On this page, we'll introduce handling Wrapped Tokens in DeFi transactions.
As of December 2021, there were no clear guidelines from the National Tax Agency, so please confirm the calculation method with your local tax office. Additionally, there is a possibility that future guidelines may differ from the calculation method outlined here.
Contents;
1.What is Wrapped Token
Wrapped Tokens are tokens designed to track the value of other tokens. They are obtained by applying a "wrapping" process to the underlying token, but can also be acquired directly through exchanges and other platforms.
By using Wrapped Tokens, it's possible to transport the value of the underlying token to a different blockchain. For example, while you can't directly use Bitcoin on the Ethereum blockchain, creating a Wrapped Token for Bitcoin on Ethereum allows you to transfer the value of Bitcoin within the Ethereum ecosystem.
Generally, you can reclaim the original coins by "unwrapping" them at your own discretion.
2.Examples of Wrapped Tokens
Our supported Wrapped Tokens include WETH, WBNB, WMATIC, WFTM, WAVAX, and more. Please refer to our supported coin list for further details.
3.Handling Wrapped Tokens on DeFi platforms
In processing DeFi transactions, we recognize wrapped tokens and unwrapped tokens as the same coin.
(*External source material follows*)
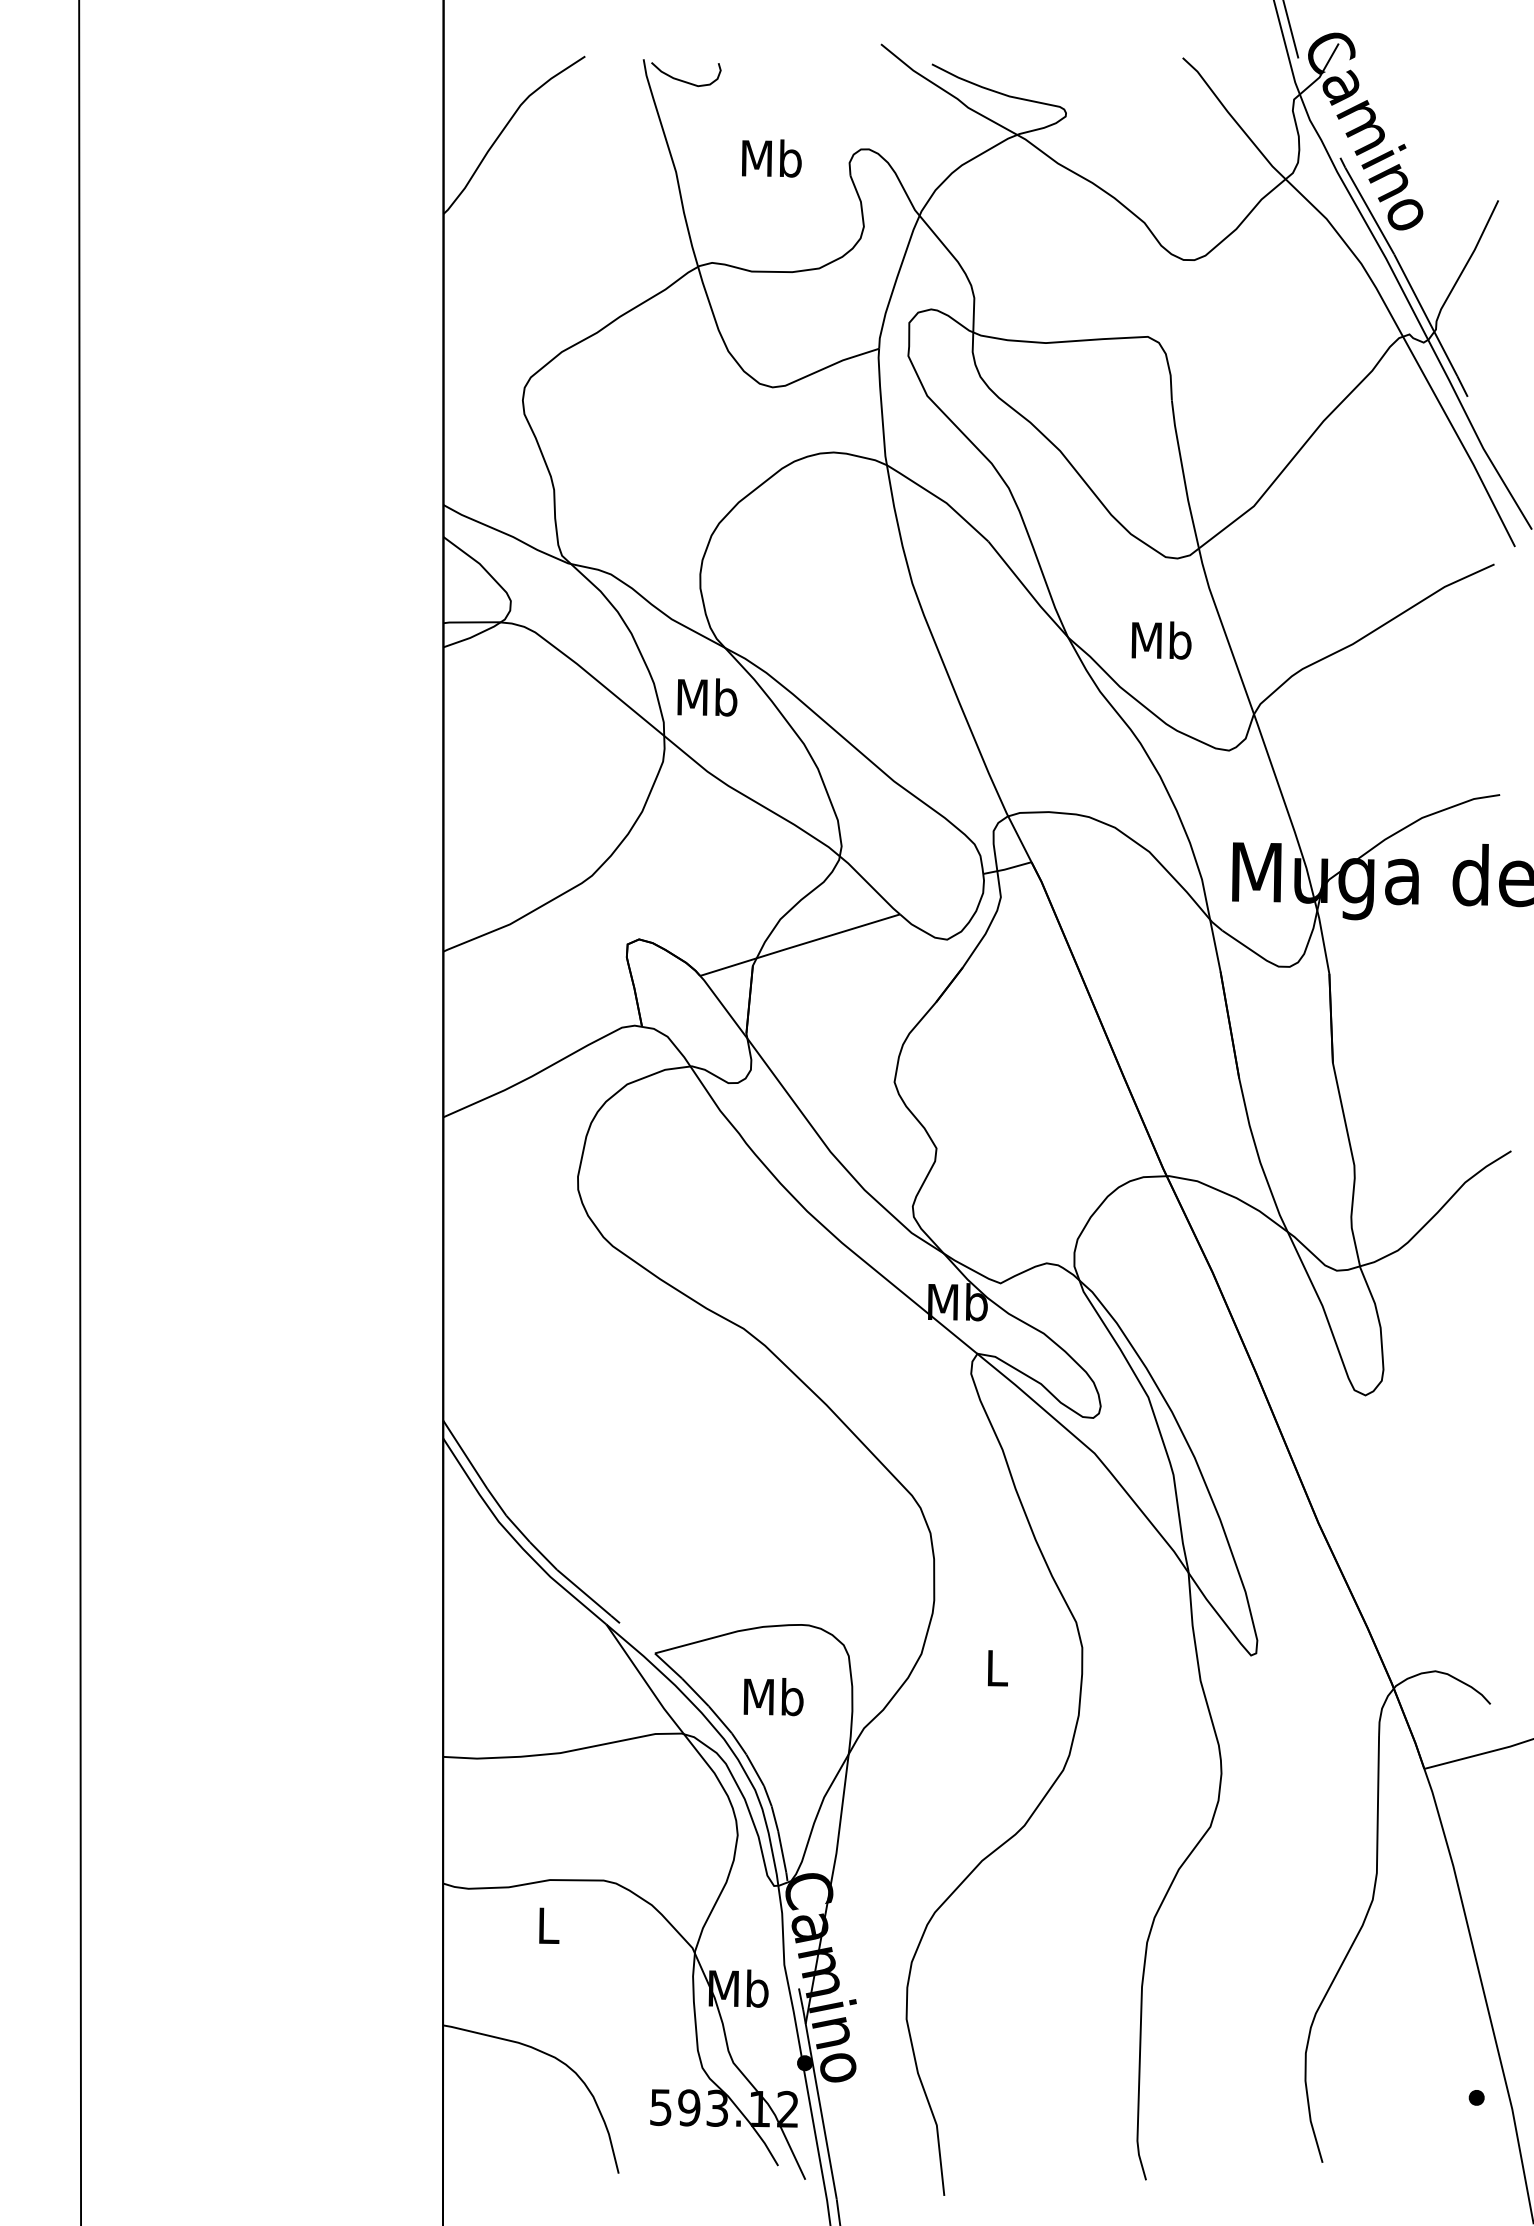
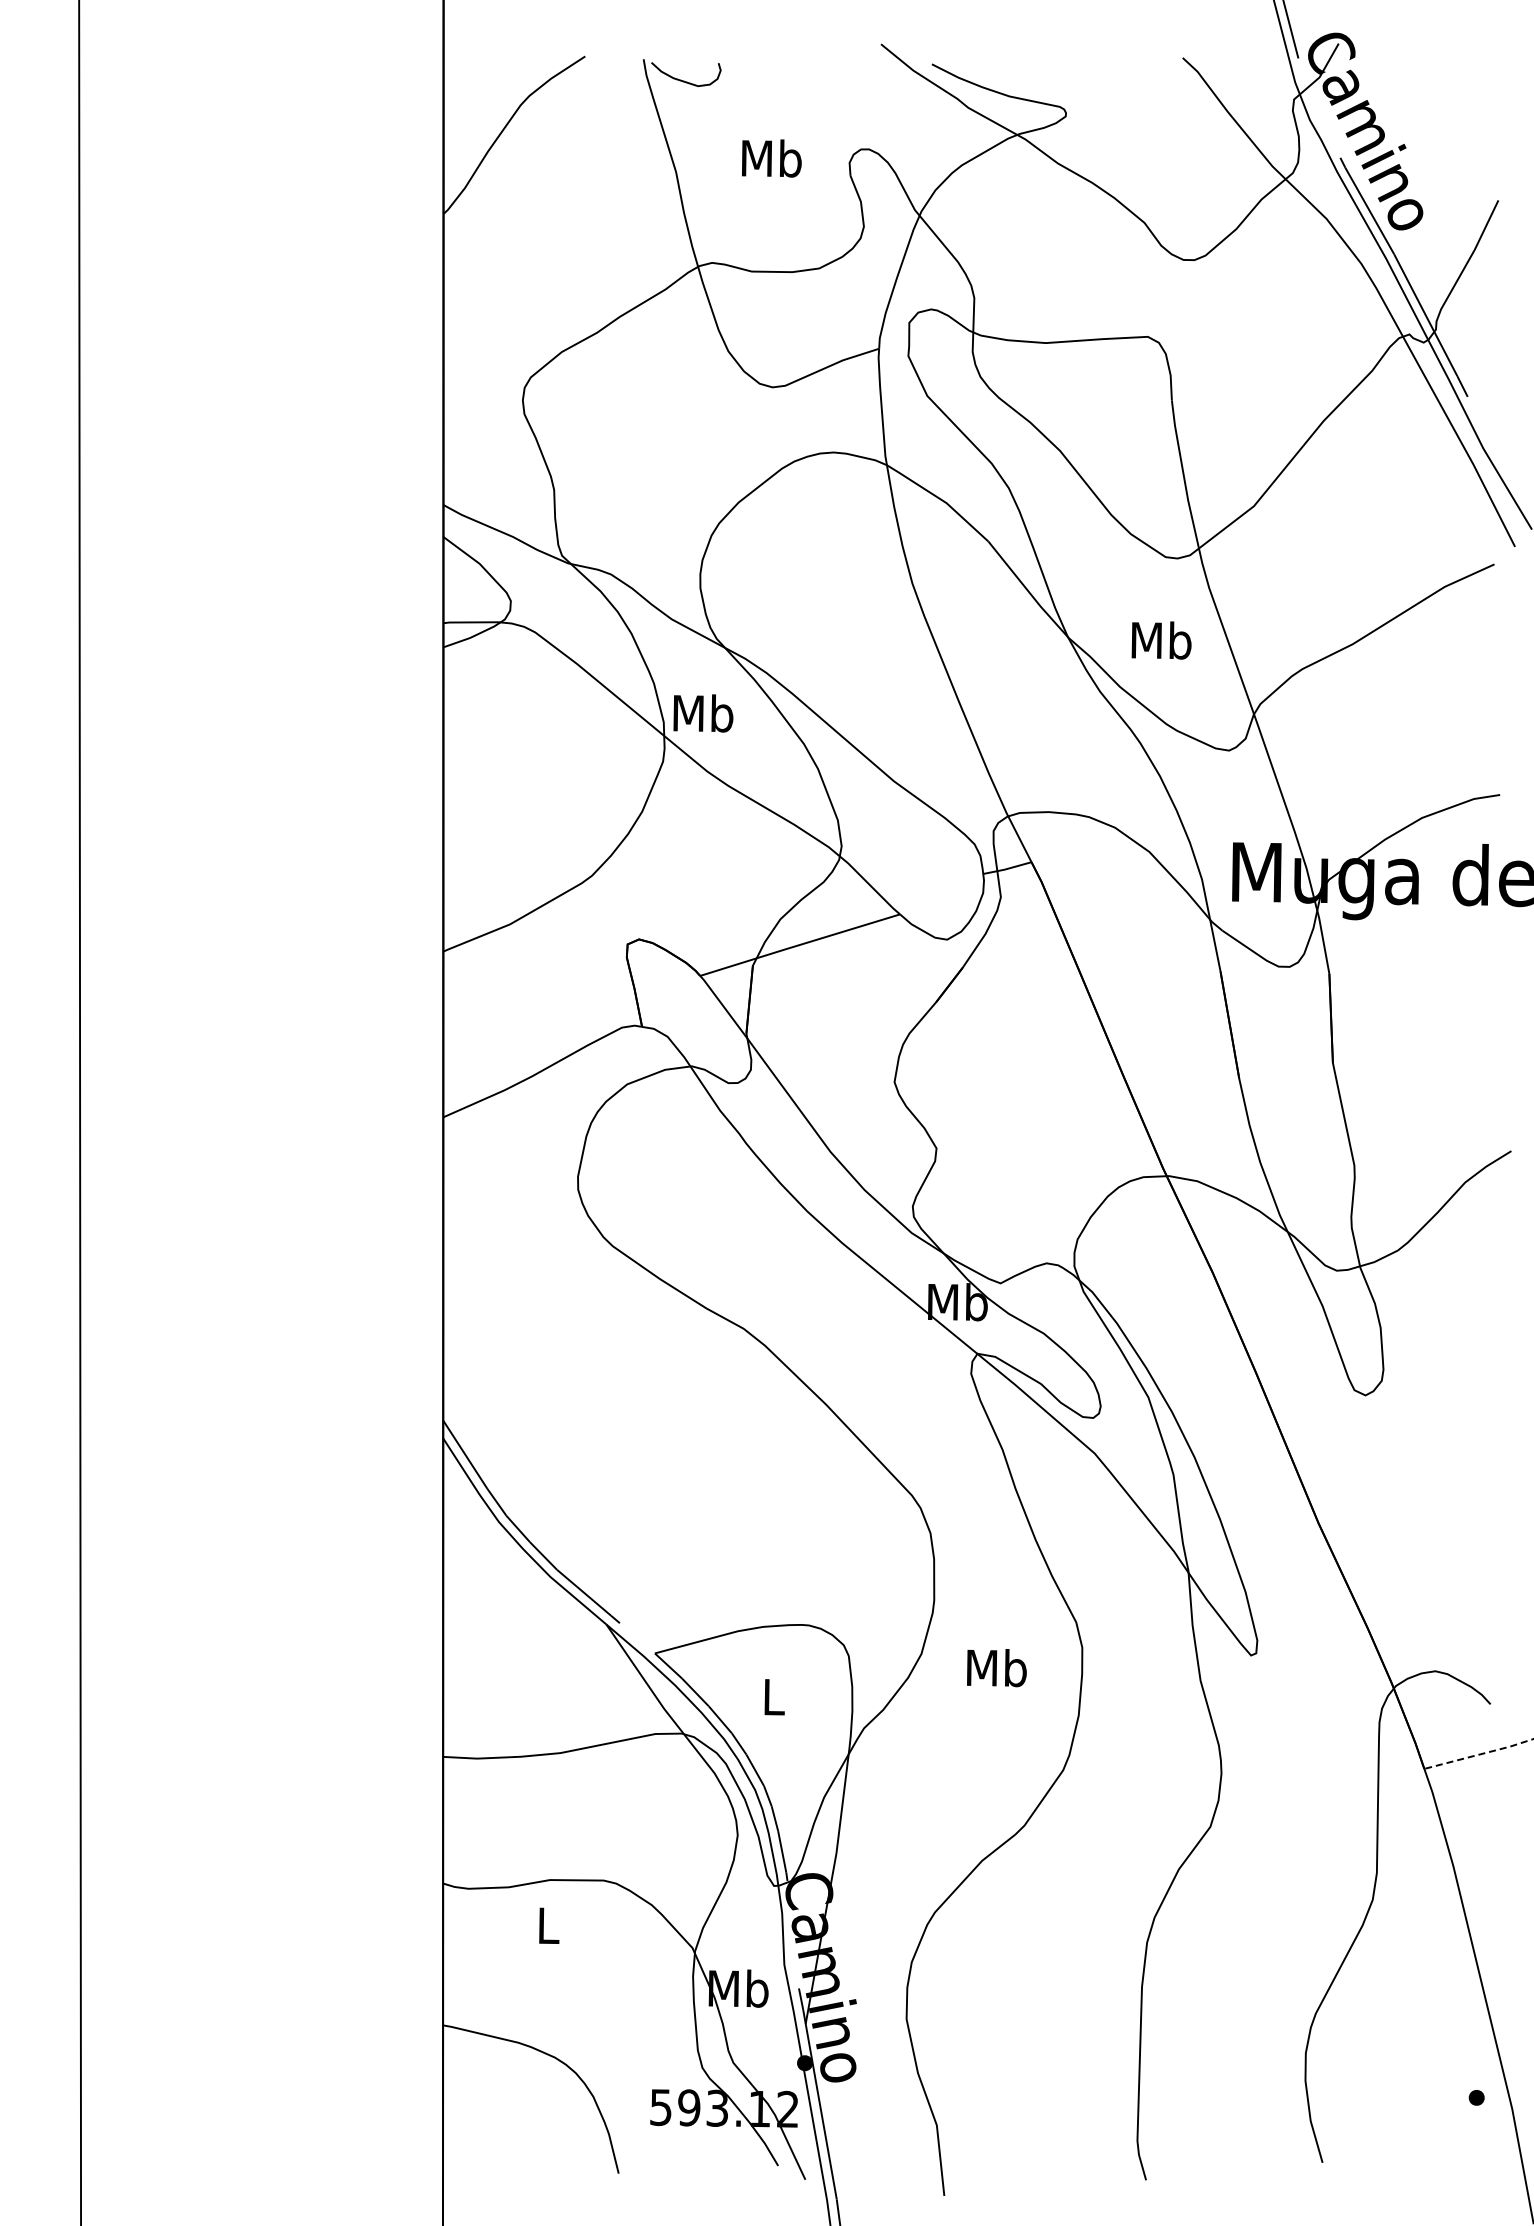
text at (707, 697) position: (707, 697) -> (703, 713)
text at (996, 1668): L -> Mb
text at (773, 1696): Mb -> L
line at (1479, 1754): solid -> dashed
This is because there are numerous wrapped tokens in DeFi, and some wrapped tokens have the same name as their unwrapped counterparts, making it practically impossible to distinguish them all accurately.
*Regarding tokens that are not wrapped in a 1:1 ratio
Please upload the transaction history for custom files, adjusting the quantities as follows:
If the quantity has increased: Upload the purchase history at the market value of the original coin for the increased quantity.
If the quantity has decreased: Upload the sales history at the market value of the original coin for the decreased quantity.